Technical Publications FAQs

How would Fermilab hosting a publication on our website break U.S. copyright law?

We are only allowed to host a “preprint” version that does not have a publishers logos, markings or the copyright information anywhere on it.  If we host a “published” version with all of the logos, etc., on our website, the U.S. copyright laws give the publisher the right to sue Fermilab.

 

When submitting only a technical memo, does one have to have a copyright form signed?

If you only submit the technical memo to Fermilab, there is no copyright form required.  However, if you submit the technical memo to journals and/or conferences that do require a copyright form, a Fermilab authorized representative would need to sign it.

 

What does the signing of a copyright form really mean when submitting a paper to a journal for publication?

The signing of a copyright form, by a Fermilab authorized representative, gives Fermilab the right to freely host the paper without copyright infringement.

 

Is it in violation of a copyright to then publish that written work somewhere else, like making it available on a Fermi website or submitting it to arXiv.org?  If not, why not?

It would depend upon the clauses listed in the copyright form.  Each copyright form is unique to a publisher or conference, which is why you are asked to submit the form to Fermilab’s Technical Publication Office as we know what clauses give us the right to make to paper available on our website.  The arXiv.org is a free document repository that is widely used by the scientific community and it does not infringe upon Fermilab’s right to freely host a paper.

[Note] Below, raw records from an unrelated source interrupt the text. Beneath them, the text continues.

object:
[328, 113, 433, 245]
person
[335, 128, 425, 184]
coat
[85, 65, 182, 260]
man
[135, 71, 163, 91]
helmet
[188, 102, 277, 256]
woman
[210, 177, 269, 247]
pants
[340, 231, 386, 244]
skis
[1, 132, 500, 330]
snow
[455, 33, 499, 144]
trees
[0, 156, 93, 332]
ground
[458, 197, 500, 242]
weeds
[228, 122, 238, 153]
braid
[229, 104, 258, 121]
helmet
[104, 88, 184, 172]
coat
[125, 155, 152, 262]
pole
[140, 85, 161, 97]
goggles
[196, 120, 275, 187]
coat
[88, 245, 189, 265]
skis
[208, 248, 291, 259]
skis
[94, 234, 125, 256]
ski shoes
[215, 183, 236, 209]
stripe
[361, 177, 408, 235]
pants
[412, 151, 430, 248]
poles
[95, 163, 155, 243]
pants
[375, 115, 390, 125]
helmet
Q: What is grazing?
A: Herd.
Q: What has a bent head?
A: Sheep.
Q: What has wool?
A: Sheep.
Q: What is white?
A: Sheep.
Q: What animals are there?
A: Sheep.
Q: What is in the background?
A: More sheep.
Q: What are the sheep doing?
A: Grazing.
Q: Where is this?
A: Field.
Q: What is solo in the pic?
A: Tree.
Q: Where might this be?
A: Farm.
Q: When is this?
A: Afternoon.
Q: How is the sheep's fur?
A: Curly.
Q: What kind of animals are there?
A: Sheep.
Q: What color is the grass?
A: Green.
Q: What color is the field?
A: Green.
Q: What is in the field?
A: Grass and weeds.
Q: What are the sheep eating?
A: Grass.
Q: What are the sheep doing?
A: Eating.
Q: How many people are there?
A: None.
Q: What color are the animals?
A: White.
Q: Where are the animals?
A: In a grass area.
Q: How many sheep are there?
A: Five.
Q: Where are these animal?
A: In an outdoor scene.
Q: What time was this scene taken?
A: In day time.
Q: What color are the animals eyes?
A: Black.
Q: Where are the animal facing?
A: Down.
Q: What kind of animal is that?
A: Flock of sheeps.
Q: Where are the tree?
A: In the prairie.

How does something become protected as “intellectual property” at Fermilab and how is this different from a copyright or a patent?

If you think that you might have intellectual property that could be patentable, you should contact the Office of Partnerships and Technology Transfer located in the IARC Building 3rd floor

http://www.fnal.gov/directorate/techtransfer/index.html

 

How is this different from a copyright or a patent?

A copyright protects Fermilab’s right to host the paper on our website.  A patent protects the invention/intellectual property from other people and/or companies stealing your invention/intellectual property to make money from it.